:: THE PROBLEM ::
For each line below, write it out exactly as it appears.
== Segment start ==
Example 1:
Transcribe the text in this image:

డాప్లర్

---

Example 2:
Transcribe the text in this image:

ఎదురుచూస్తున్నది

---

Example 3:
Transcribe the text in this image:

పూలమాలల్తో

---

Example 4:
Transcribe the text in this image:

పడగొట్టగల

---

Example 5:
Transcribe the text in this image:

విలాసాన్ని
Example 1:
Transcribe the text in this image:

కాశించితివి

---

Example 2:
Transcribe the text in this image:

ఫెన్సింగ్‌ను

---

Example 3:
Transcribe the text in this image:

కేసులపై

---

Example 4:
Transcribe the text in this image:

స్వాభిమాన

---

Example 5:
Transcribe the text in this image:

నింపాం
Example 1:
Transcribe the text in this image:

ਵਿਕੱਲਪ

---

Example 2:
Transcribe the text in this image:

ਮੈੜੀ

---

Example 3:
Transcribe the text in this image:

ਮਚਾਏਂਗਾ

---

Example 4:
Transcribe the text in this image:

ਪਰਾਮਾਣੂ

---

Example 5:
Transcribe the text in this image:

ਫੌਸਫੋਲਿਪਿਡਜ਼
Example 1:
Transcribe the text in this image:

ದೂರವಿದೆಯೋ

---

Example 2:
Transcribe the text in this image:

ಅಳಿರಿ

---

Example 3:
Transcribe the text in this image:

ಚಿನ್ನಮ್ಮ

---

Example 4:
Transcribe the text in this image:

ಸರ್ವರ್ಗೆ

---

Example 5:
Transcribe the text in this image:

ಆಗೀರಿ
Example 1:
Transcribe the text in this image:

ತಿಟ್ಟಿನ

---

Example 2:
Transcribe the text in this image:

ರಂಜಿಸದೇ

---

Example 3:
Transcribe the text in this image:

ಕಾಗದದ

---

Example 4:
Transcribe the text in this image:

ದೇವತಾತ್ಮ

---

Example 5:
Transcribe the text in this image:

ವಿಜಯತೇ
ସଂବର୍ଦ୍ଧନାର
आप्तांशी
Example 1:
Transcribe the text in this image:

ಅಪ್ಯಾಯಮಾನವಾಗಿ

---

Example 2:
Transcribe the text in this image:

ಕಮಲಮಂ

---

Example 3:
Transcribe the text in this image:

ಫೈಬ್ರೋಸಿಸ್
== Segment end ==
:: EXPECTED ANSWER ::
Example 1:
Transcribe the text in this image:

డాప్లర్

---

Example 2:
Transcribe the text in this image:

ఎదురుచూస్తున్నది

---

Example 3:
Transcribe the text in this image:

పూలమాలల్తో

---

Example 4:
Transcribe the text in this image:

పడగొట్టగల

---

Example 5:
Transcribe the text in this image:

విలాసాన్ని
Example 1:
Transcribe the text in this image:

కాశించితివి

---

Example 2:
Transcribe the text in this image:

ఫెన్సింగ్‌ను

---

Example 3:
Transcribe the text in this image:

కేసులపై

---

Example 4:
Transcribe the text in this image:

స్వాభిమాన

---

Example 5:
Transcribe the text in this image:

నింపాం
Example 1:
Transcribe the text in this image:

ਵਿਕੱਲਪ

---

Example 2:
Transcribe the text in this image:

ਮੈੜੀ

---

Example 3:
Transcribe the text in this image:

ਮਚਾਏਂਗਾ

---

Example 4:
Transcribe the text in this image:

ਪਰਾਮਾਣੂ

---

Example 5:
Transcribe the text in this image:

ਫੌਸਫੋਲਿਪਿਡਜ਼
Example 1:
Transcribe the text in this image:

ದೂರವಿದೆಯೋ

---

Example 2:
Transcribe the text in this image:

ಅಳಿರಿ

---

Example 3:
Transcribe the text in this image:

ಚಿನ್ನಮ್ಮ

---

Example 4:
Transcribe the text in this image:

ಸರ್ವರ್ಗೆ

---

Example 5:
Transcribe the text in this image:

ಆಗೀರಿ
Example 1:
Transcribe the text in this image:

ತಿಟ್ಟಿನ

---

Example 2:
Transcribe the text in this image:

ರಂಜಿಸದೇ

---

Example 3:
Transcribe the text in this image:

ಕಾಗದದ

---

Example 4:
Transcribe the text in this image:

ದೇವತಾತ್ಮ

---

Example 5:
Transcribe the text in this image:

ವಿಜಯತೇ
ସଂବର୍ଦ୍ଧନାର
आप्तांशी
Example 1:
Transcribe the text in this image:

ಅಪ್ಯಾಯಮಾನವಾಗಿ

---

Example 2:
Transcribe the text in this image:

ಕಮಲಮಂ

---

Example 3:
Transcribe the text in this image:

ಫೈಬ್ರೋಸಿಸ್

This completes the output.